Part of Your
Later that day, Joni and Kaitlynne were seated on the couch watching Beauty and the Beast. As many times as they had watched it, it never got old. Joni thought back to when she and Kaitlynne would sit on the
floor in front of the TV and watch Disney movies all day. It seemed like the only problem back then was what kind of jam your
sandwich had. Kaitlynne was thinking, too, but not about the movie. She dreaded going to school tomorrow. She wanted to stay
home and have her aunt Lynda teach her. She loved school, really. She just didn’t want to face all the kids. She wanted
to be alone.
Whether she liked it or not, school was getting closer with every second. Already, it was almost dinnertime. The movie
ended and Kaitlynne and Joni got up and went to wash up for dinner. Just in time, too. Dinner was served. Kaitlynne was her
old bubbly self all through dinner. After dinner, she went upstairs and got all her school stuff. She pulled out all her poems
from her secret place and placed them in her notebook. She got a picture of her whole family the week before the accident.
They had gotten her father’s friend to take a picture of them. Her father and mother were seated in chairs next to each
other with huge grins on their faces. Joni was standing behind their mother, leaning down so she was level with her shoulder,
Joni’s hands on her upper arm. Kaitlynne was seated on their father’s lap with his head rested on her shoulder.
Kaitlynne smiled at the memory and put the picture in the little picture pocket on the front of her notebook. She put folders
in it for all the subjects she had wanted. She threw in a couple of blank spirals in case she needed one for any of her classes.
She tossed her notebook aside and pulled her covers to her chest, clapping so the lights would turn off.
“Mom… Dad… If you can hear me, I love you guys very much. Joni loves you, too. I miss you,”
Kaitlynne whispered, feeling as though she were talking to the ceiling more than she was her parents.
The next morning, Kaitlynne awoke to find Joni sitting at the foot of her bed. She
sat up and smiled at her sister. She looked at the clock, hoping that it was too late to go to school. She knew it
wasn’t, but she liked to think it was. She rolled her eyes at the clock and pushed the covers off her. Joni stood up
and helped Kaitlynne move the blanket, though Kaitlynne was more than capable.
“Time for school,” Joni reminded her, smiling as much she could.
“Oh joy. I can’t wait,” Kaitlynne groaned.
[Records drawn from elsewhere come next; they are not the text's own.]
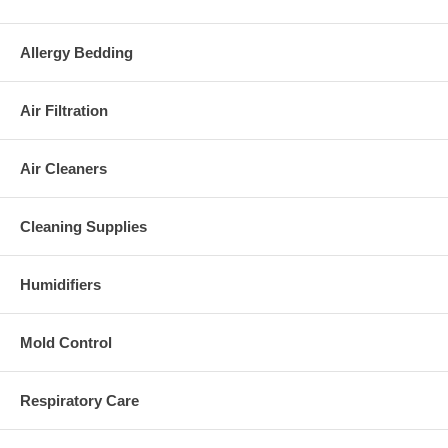
Allergy Bedding
Air Filtration
Air Cleaners
Cleaning Supplies
Humidifiers
Mold Control
Respiratory Care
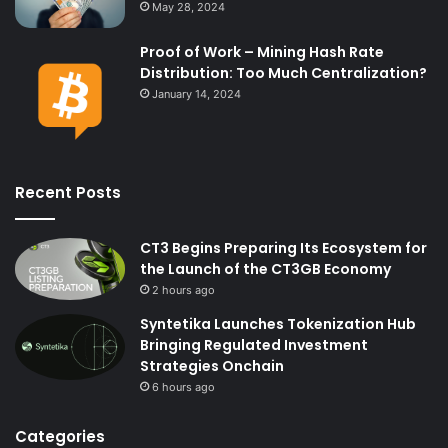
May 28, 2024
Proof of Work – Mining Hash Rate
Distribution: Too Much Centralization?
January 14, 2024
Recent Posts
CT3 Begins Preparing Its Ecosystem for
the Launch of the CT3GB Economy
2 hours ago
Syntetika Launches Tokenization Hub
Bringing Regulated Investment
Strategies Onchain
6 hours ago
Categories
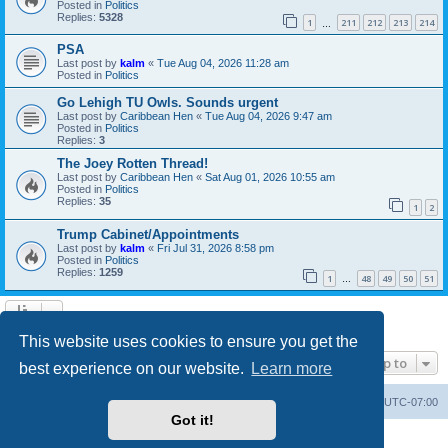
Posted in
Politics
Replies:
5328
1
211
212
213
214
…
PSA
Last post by
kalm
«
Tue Aug 04, 2026 11:28 am
Posted in
Politics
Go Lehigh TU Owls. Sounds urgent
Last post by
Caribbean Hen
«
Tue Aug 04, 2026 9:47 am
Posted in
Politics
Replies:
3
The Joey Rotten Thread!
Last post by
Caribbean Hen
«
Sat Aug 01, 2026 10:55 am
Posted in
Politics
Replies:
35
1
2
Trump Cabinet/Appointments
Last post by
kalm
«
Fri Jul 31, 2026 8:58 pm
Posted in
Politics
Replies:
1259
1
48
49
50
51
…
Search found 20 matches • Page
1
of
1
This website uses cookies to ensure you get the
Jump to
best experience on our website.
Learn more
Board index
Contact us
Delete cookies
All times are
UTC-07:00
Got it!
Powered by
phpBB
® Forum Software © phpBB Limited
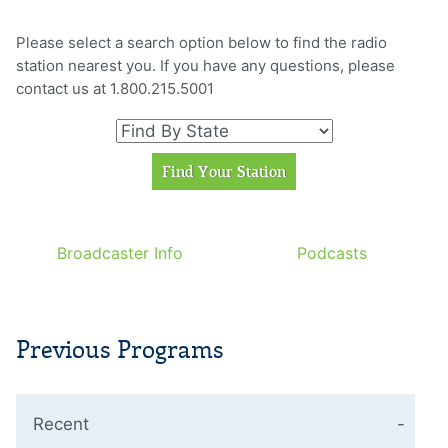
Please select a search option below to find the radio
station nearest you. If you have any questions, please
contact us at 1.800.215.5001
Broadcaster Info
Podcasts
Previous Programs
Recent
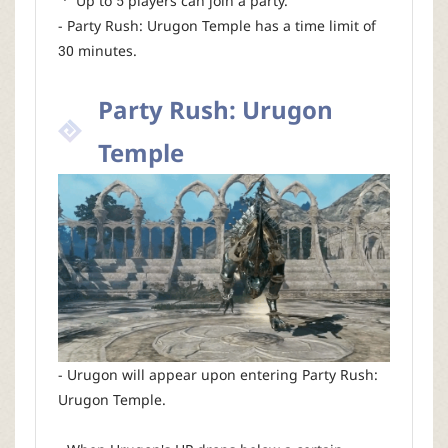
ㆍ Up to 5 players can join a party.
- Party Rush: Urugon Temple has a time limit of
30 minutes.
Party Rush: Urugon
Temple
- Urugon will appear upon entering Party Rush:
Urugon Temple.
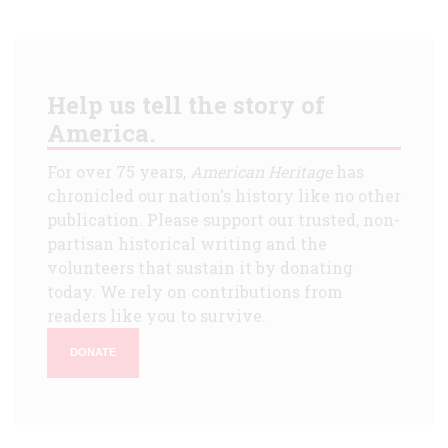
Help us tell the story of
America.
For over 75 years,
American Heritage
has
chronicled our nation's history like no other
publication. Please support our trusted, non-
partisan historical writing and the
volunteers that sustain it by donating
today. We rely on contributions from
readers like you to survive.
DONATE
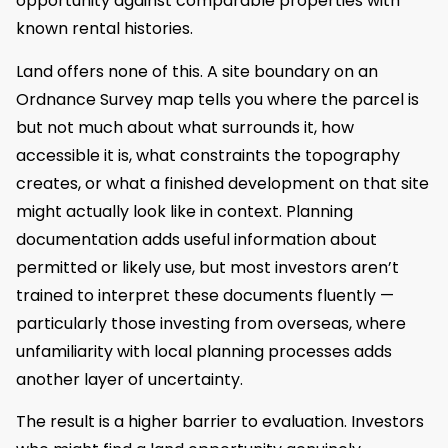
opportunity against comparable properties with
known rental histories.
Land offers none of this. A site boundary on an
Ordnance Survey map tells you where the parcel is
but not much about what surrounds it, how
accessible it is, what constraints the topography
creates, or what a finished development on that site
might actually look like in context. Planning
documentation adds useful information about
permitted or likely use, but most investors aren’t
trained to interpret these documents fluently —
particularly those investing from overseas, where
unfamiliarity with local planning processes adds
another layer of uncertainty.
The result is a higher barrier to evaluation. Investors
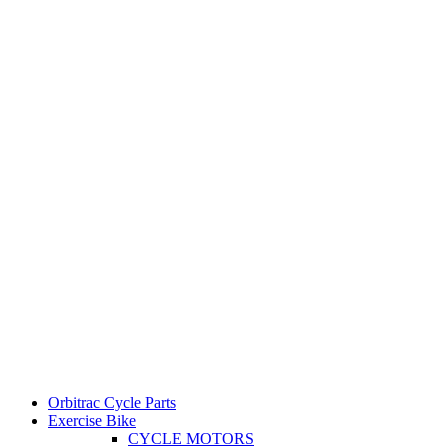
Orbitrac Cycle Parts
Exercise Bike
CYCLE MOTORS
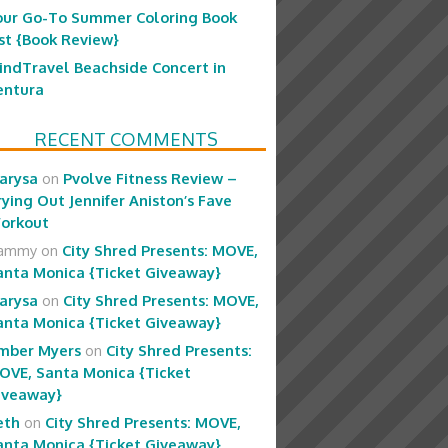
our Go-To Summer Coloring Book
ist {Book Review}
indTravel Beachside Concert in
entura
RECENT COMMENTS
arysa
on
Pvolve Fitness Review –
rying Out Jennifer Aniston’s Fave
orkout
ammy
on
City Shred Presents: MOVE,
anta Monica {Ticket Giveaway}
arysa
on
City Shred Presents: MOVE,
anta Monica {Ticket Giveaway}
mber Myers
on
City Shred Presents:
OVE, Santa Monica {Ticket
iveaway}
eth
on
City Shred Presents: MOVE,
anta Monica {Ticket Giveaway}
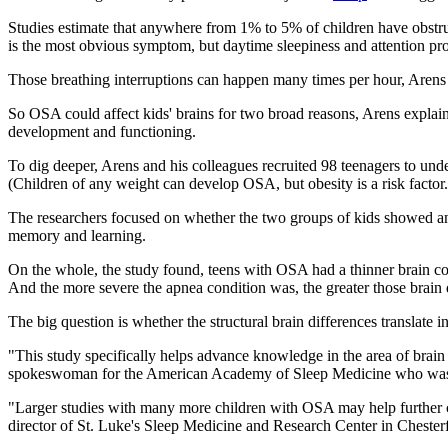
Studies estimate that anywhere from 1% to 5% of children have obstruct
is the most obvious symptom, but daytime sleepiness and attention pro
Those breathing interruptions can happen many times per hour, Arens s
So OSA could affect kids' brains for two broad reasons, Arens explained
development and functioning.
To dig deeper, Arens and his colleagues recruited 98 teenagers to un
(Children of any weight can develop OSA, but obesity is a risk factor.
The researchers focused on whether the two groups of kids showed any d
memory and learning.
On the whole, the study found, teens with OSA had a thinner brain co
And the more severe the apnea condition was, the greater those brain 
The big question is whether the structural brain differences translate 
"This study specifically helps advance knowledge in the area of brain
spokeswoman for the American Academy of Sleep Medicine who was n
"Larger studies with many more children with OSA may help further c
director of St. Luke's Sleep Medicine and Research Center in Chester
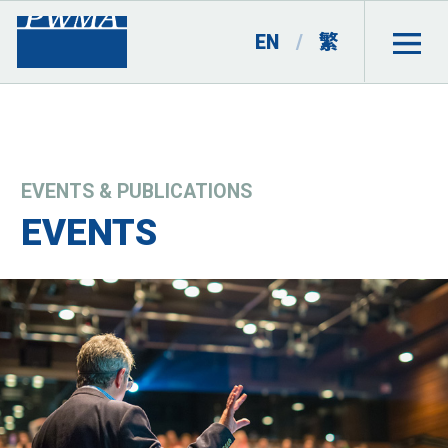
EN
/
繁
EVENTS & PUBLICATIONS
EVENTS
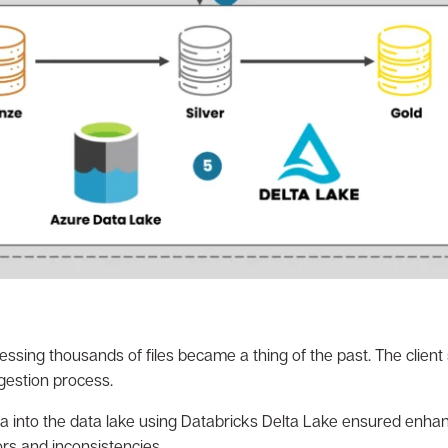
ssing thousands of files became a thing of the past. The client 
gestion process.
a into the data lake using Databricks Delta Lake ensured enhan
rors and inconsistencies.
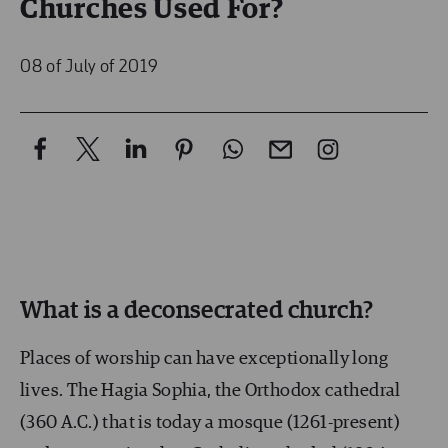
Churches Used For?
08 of July of 2019
What is a deconsecrated church?
Places of worship can have exceptionally long
lives. The Hagia Sophia, the Orthodox cathedral
(360 A.C.) that is today a mosque (1261-present)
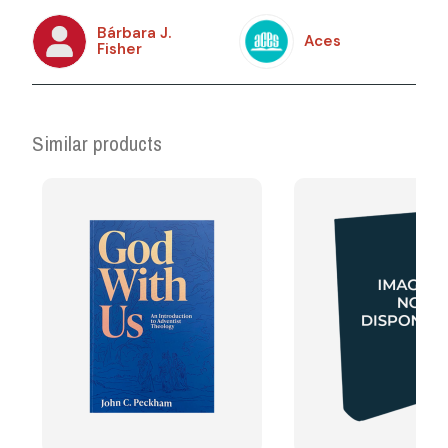
Bárbara J.
Aces
Fisher
Similar products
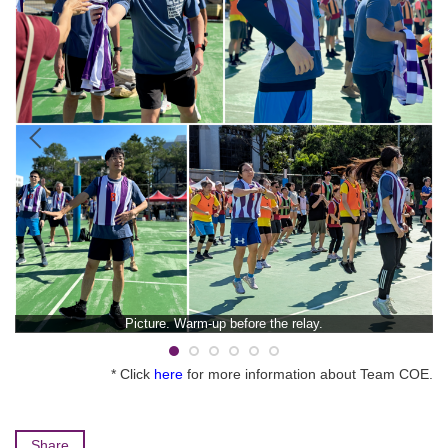
Picture. Warm-up before the relay.
* Click
here
for more information about Team COE.
Share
“We have to deal, Kaity. As much as I’d like to, I can’t change anything.”
“You aren’t even in the same school as me, Joni.”
“I know… but I’ll be picking you up after school and dropping you off everyday,”
“Oh, that makes it so much better.”
Despite her dismay, Kaitlynne arose from the bed and walked over to her closet. She chose a cute little white top that
merely had The Moffatts scrawled across the front in a shade of blue. She slipped
on a worn pair of jeans that had lots of pockets and fit fairly loose, unlike her shirt that was a perfect fit. Joni was already
dressed in jeans that had small holes scattered, for a worn effect, and a purple long-sleeved shirt that fit very nicely.
Kaitlynne grabbed her book bag and her thin leather jacket and she and Joni headed out the door. Minutes later, Joni pulled
up in front of the middle school. She bid Kaitlynne good luck and pulled away. Since Jacob and Lynda had already registered
Kaitlynne and Joni, all they had to do was go into the office and pick up a copy of their schedule.
Once Kaitlynne had picked up her schedule, she was left to find the first class on her own. How nice. She absolutely
loved this school. They were so helpful. Hah. Yeah right. Despite the lack of help, Kaitlynne found her first class. She had
English first; a great way to start the day. She sat in the back and, following what the other kids were doing, pulled out
a spiral. Her favorite one, actually. The yellow one. The teacher greeted her and told her what she was to do. “The spiral is for your journal. Everyday,
you are to write a little of what’s on your mind or something that happened,” Mrs. Grey had explained.
“And you read it when we turn it in?”
“Well, not if you don’t want me to. Just put ‘do not read’ at the top of your entry. I’ll
glance to make sure you did something each day and give you the grade. Simple as that.”
“And that’s not a lie?”
“Of course not, dear. Why would I lie?”
“Because you’re a grown up. Grown ups always lie.”
“Well, not me.” So Kaitlynne wrote. She
wrote down stuff about what she used to do and how happy she used to be. She thought that maybe, just maybe, if she wrote
about when she was happy, she would forget about everything else, if only for a moment. Kaitlynne made lots of friends right
away. She was bubbly. Everybody likes a bubbly person. She told herself not to cry when things reminded her of her parents
or Toronto. And she didn’t. At the end of the day, as she had promised, Joni was out front in her mustang. Kaitlynne
smiled and ran over, hopping inside. They drove home and finished their homework before getting ready for dinner at the Hanson
house. Jacob and Lynda couldn’t go because they had to work late, but with or without them, Kaitlynne and Joni were
going to go, come Hell or high water.